→ **Materials provided**

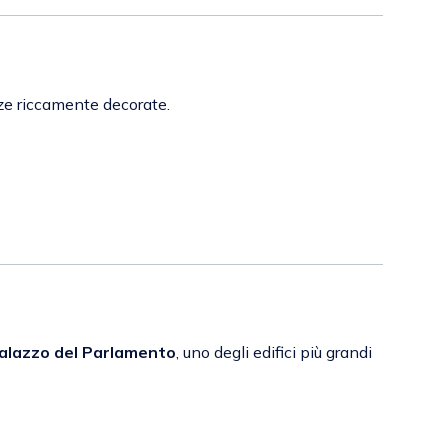
anze riccamente decorate.
alazzo del Parlamento
, uno degli edifici più grandi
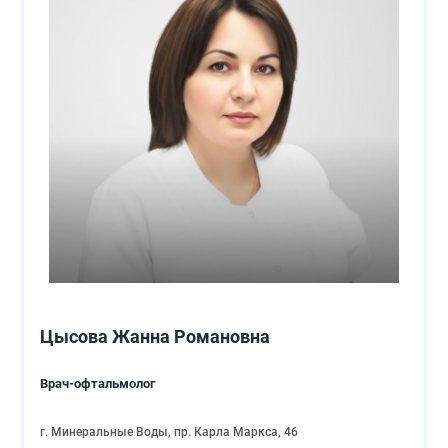
Цысова Жанна Романовна
Врач-офтальмолог
г. Минеральные Воды, пр. Карла Маркса, 46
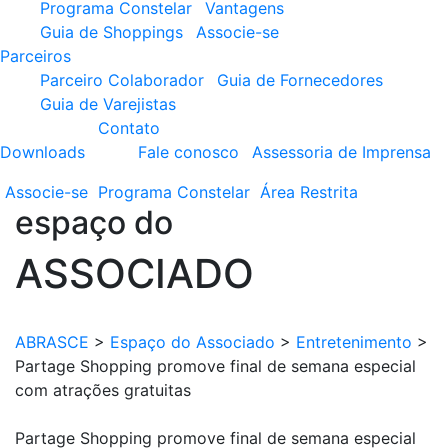
Programa Constelar
Vantagens
Guia de Shoppings
Associe-se
Parceiros
Parceiro Colaborador
Guia de Fornecedores
Guia de Varejistas
Contato
Downloads
Fale conosco
Assessoria de Imprensa
Associe-se
Programa
Constelar
Área
Restrita
espaço do
ASSOCIADO
ABRASCE
>
Espaço do Associado
>
Entretenimento
>
Partage Shopping promove final de semana especial
com atrações gratuitas
Partage Shopping promove final de semana especial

→ **What you should do**
Output the listing above exactly as it stands; no picture should appear.

→ **Response box**
anze riccamente decorate.
alazzo del Parlamento
, uno degli edifici più grandi
Цысова Жанна Романовна
Врач-офтальмолог
г. Минеральные Воды, пр. Карла Маркса, 46
Programa Constelar
Vantagens
Guia de Shoppings
Associe-se
Parceiros
Parceiro Colaborador
Guia de Fornecedores
Guia de Varejistas
Contato
Downloads
Fale conosco
Assessoria de Imprensa
Associe-se
Programa
Constelar
Área
Restrita
espaço do
ASSOCIADO
ABRASCE
>
Espaço do Associado
>
Entretenimento
>
Partage Shopping promove final de semana especial
com atrações gratuitas
Partage Shopping promove final de semana especial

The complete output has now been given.